Irish Examiner view: Cork docklands budget blown out of the water
The Cork Docklands Enabling Infrastructure Project aims to deliver public realm roads, parks, and other cultural spaces for the city, as well as opening up space for 10,000 new houses.
Can it be possible that Cork’s long-awaited event centre now has a rival for the most outlandish Irish infrastructure story — and one located just a few hundred metres away at that?
This week, Tadgh McNally had a sobering report on the vaunted Cork Docklands Enabling Infrastructure Project, a wide-ranging plan which aims to deliver public realm roads, parks, and other cultural spaces for the city, as well as opening up space for 10,000 new houses.
It is the country’s largest urban regeneration, and is seen as crucial to balanced development of the region as a whole.
Its ambition may have outstripped its capacity to manage costs, however.
In 2021, the costs for the docklands development were estimated at approximately €595m, itself a substantial figure.
Now the Government has been told the total cost for the project, which is due for completion by 2038, is being estimated at €1.062bn, almost double the original.
Part of that ballooning cost is being ascribed to one significant element of the plan, the Eastern Gateway Bridge, intended to connect Lower Glanmire Rd with Monahan Rd on the other side of the Lee.
The bridge is to be completed by 2037, by which stage it is now projected to cost €311m.
The original quote was €74m, which means we now have an estimate which is four times the original cost.
This mind-boggling leap in cost is likely to spark the usual reactions in the usual sequence.
Initial shock from the public, no responsibility being taken by any stakeholder, pledges of more oversight from the Government, and further cost increases in due course.
Expansion and development are badly needed in this country, particularly when it comes to housing.
However, have we lost any sense of managing costs or adhering to budgets and estimates?
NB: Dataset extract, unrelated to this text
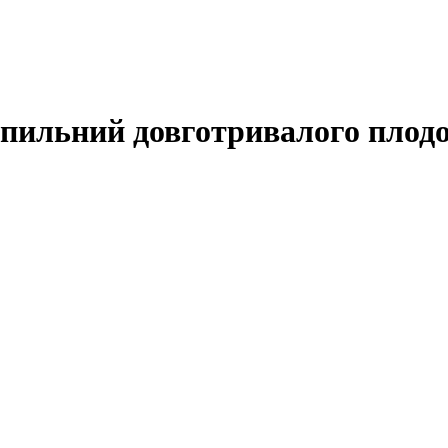
апильний довготривалого плодо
What readers should find particularly perturbing is the fact that the Eastern Gateway Bridge is just one of three envisioned in this project.
One shudders to think of the final bill.
Readers may be aware that a by-election campaign which has been dominating the news cycle in Britain for weeks finally ended this week, with the overwhelming victory of Labour’s Andy Burnham in the Makerfield constituency.
The significance of Mr Burnham’s election goes far beyond filling a vacancy in the House of Commons.
He is widely expected to challenge prime minister Keir Starmer for the leadership of the Labour Party and, if successful, he would take over at 10 Downing St.
That might have sounded fanciful when Mr Starmer swept to power with a 174-seat majority just two years ago, but since then his administration has been grappling with a variety of scandals and resignations, such as the departure of his Macroom-born chief of staff Morgan McSweeney.
The implication of one-time British ambassador to the US, Peter Mandelson, in the Jeffrey Epstein files has been seen as the final straw, and many observers expect Mr Starmer to be succeeded soon by Mr Burnham or, possibly, another candidate.

The identity of the UK’s prime minister is of course a matter of consequence for us in Ireland.
The policies and personality of the UK’s leader have the potential to impact our daily lives depending on his or her view of Brexit, for instance.
There is even further resonance, however, to Mr Burnham’s by-election victory and the possibility that he may become prime minister.
He defeated a strong Reform UK candidate to take the vacant seat, and observers have been swift to consider what that means for the UK’s political scene.
The rise of Reform, a right-wing populist party, has been the biggest political development in recent years across the water, and the party’s success means Nigel Farage, its leader, is now viewed as a credible possibility to become prime minister himself.
Mr Burnham’s victory now suggests that the Reform tide may not sweep all before it, as previously suggested.
Given Mr Farage could hardly be described as a friend to Ireland, that may not be bad news at all.
We are now entering the summer holiday period in earnest, with State exams drawing to a close and the season of concerts and festivals getting under way.
Readers could be forgiven for wanting to embrace the summer spirit fully after a long, dreary winter.
It might be no harm, however, to consider Ann Murphy’s story this week in which she spoke to a Cork woman who called for a protocol on dealing with suspected spiking of drinks.
The woman believed her own daughter had been a victim of spiking recently and said: “All I want is a pathway that if someone presents in a
hospital and if the doctors and nurses think there is a chance of spiking there, there has to be a protocol and a pathway, and it has to be logged.”
Logging such incidents is vital because the extent of spiking is hard to quantify.

Justice minister Jim O’Callaghan recently admitted there was no court data available in relation to spiking because it is not a standalone crime.
That absence of data means this may be far more widespread than we suspect.
The call for a specific protocol to deal with spiking and the new Cork Sexual Violence Centre campaign for spiking to be the subject of new, standalone legislation could not be more timely.